Samuel Schirmbeck, ehemaliger ARD-Korrespondent in Nordafrika. Er lebte zeitweise in Algerien und Marokko, kennt das Miteinander dort und erzählt davon – sehr drastisch. "So was wie in Köln gehörte zum Alltag in Algier und Marokko", schildert er seine Erfahrungen.

Selbst im Bus würden Frauen angemacht, es gebe einen wahren Markt dafür, Jungfernhäutchen wieder zu verschließen, erzählt er. "Schließlich dürfen Frauen vor der Ehe keinen Sex haben." Er greift den Islam als Ideologie an: Aufgrund des "erniedrigenden Frauenbildes im Islam" entstehe ein wahnsinniger sexueller Überdruck bei Männern. Schirmbeck beschwert sich: "Wenn man es anspricht, wird man in die rechte Ecke gedrängt."
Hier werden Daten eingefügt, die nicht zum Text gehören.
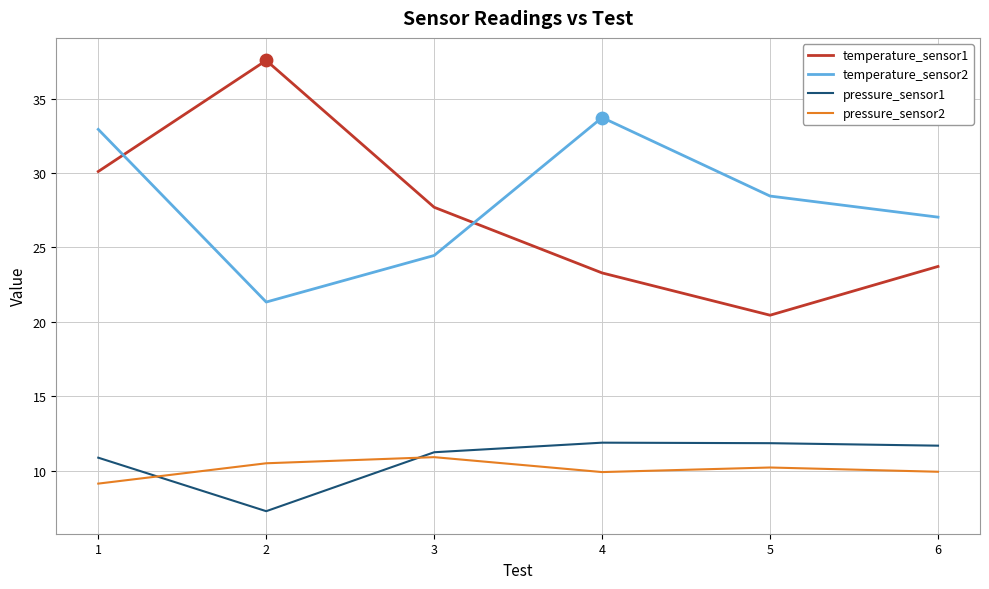

Is the value of temperature_sensor1 at 5 greater than the value of temperature_sensor2 at 3?

No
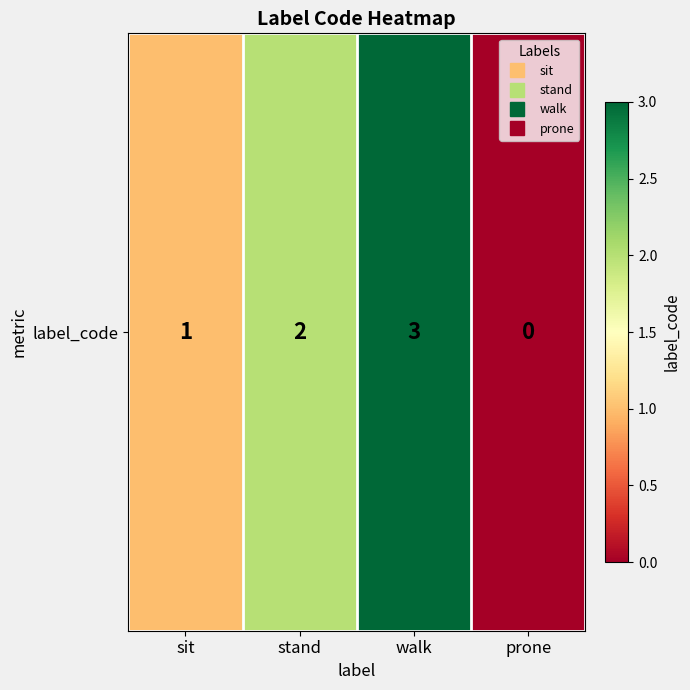

What is the sum of the values at stand and sit?

3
Dominic Musa Schmitz, ehemaliger Salafist. Er lebte selbst vorübergehend unter Salafisten, die den Islam radikal auslegen. Musa Schmitz erzählt, wie er weder einer Frau die Hand geben noch diese anschauen durfte. Davon, wie er verheiratet wurde und mit einer fremden Frau zwei Kinder bekam.

Selbstbefriedigung sei verboten, Sex vor der Ehe sowieso. "Ich habe versucht, monatelang Frauen nicht ins Gesicht zu schauen. Man verbietet sich einen normalen Umgang mit der Frau", erzählt der junge Mann - und warnt dennoch vor einer Generalverurteilung des Islams.

Was war das Rede-Duell des Abends?

Kayman gegen Schwarzer. Es dominiert die gesamte Debatte. "Jede dritte Frau in Europa ist Opfer sexueller Belästigung", meint Kayman zu Schwarzer. Die entgegnet scharf, er unterstelle Dinge, die falsch seien. Schwarzer kommt wieder auf Köln zurück: "Die haben den Frauen die Faust zwischen die Beine gerammt."

Mutmaßliche Täter wie dort stünden unter Alkohol- und Drogeneinfluss, sagt Kayman daraufhin. Sie könnten deshalb gar nicht "als muslimisch abgestempelt" werden. Schwarzer attackiert ihn nun direkt, es wird persönlich. "Sie werden bezahlt, ideologisch munitioniert. Sie sind einer der stärksten Vertreter des Scharia-Islams", wettert sie. Und weiter: "Sie sind der verlängerte Arm von Herrn Erdogan."

Kayman spricht von Unterstellung und Lüge, fordert: "Wir müssen doch aufrichtig miteinander diskutieren. Damit kriminalisieren Sie zweitausend Moscheen-Gemeinden in Deutschland. Sie haben doch noch nie eine Moschee von innen gesehen." Es ist ein Duell, wie man es in einer solchen Intensität in Polit-Talks selten sieht.

Was war der Moment des Abends?

Als Kayman sagt, dass sich Nicht-Muslime und Muslime in Deutschland in den vergangenen Jahren nicht aufeinander zubewegt hätten, zu wenig voneinander wüssten. Er hat damit wohl recht. Genau an dieser Stelle werden die Bedenken von Simone Peter greifbar.

Wie hat sich Maischberger geschlagen?

Nicht souverän. Sie unterbricht zeitweise, wo sie es nicht sollte - als die Diskussion am spannendsten ist. Von Schwarzer wird sie regelrecht überrumpelt.

Am Ende beurteilt sie ihre Leistung indirekt selbst: "Es bleiben Fragen offen. Wir diskutieren diese beim nächsten Mal."

Was ist das Ergebnis?

Ex-Korrespondent Samuel Schirmbeck spricht es ganz am Ende der Sendung an. Maischberger greift sein Zitat sofort auf und macht es zum Statement der Sendung: "Islamkritik muss möglich sein, aber differenziert."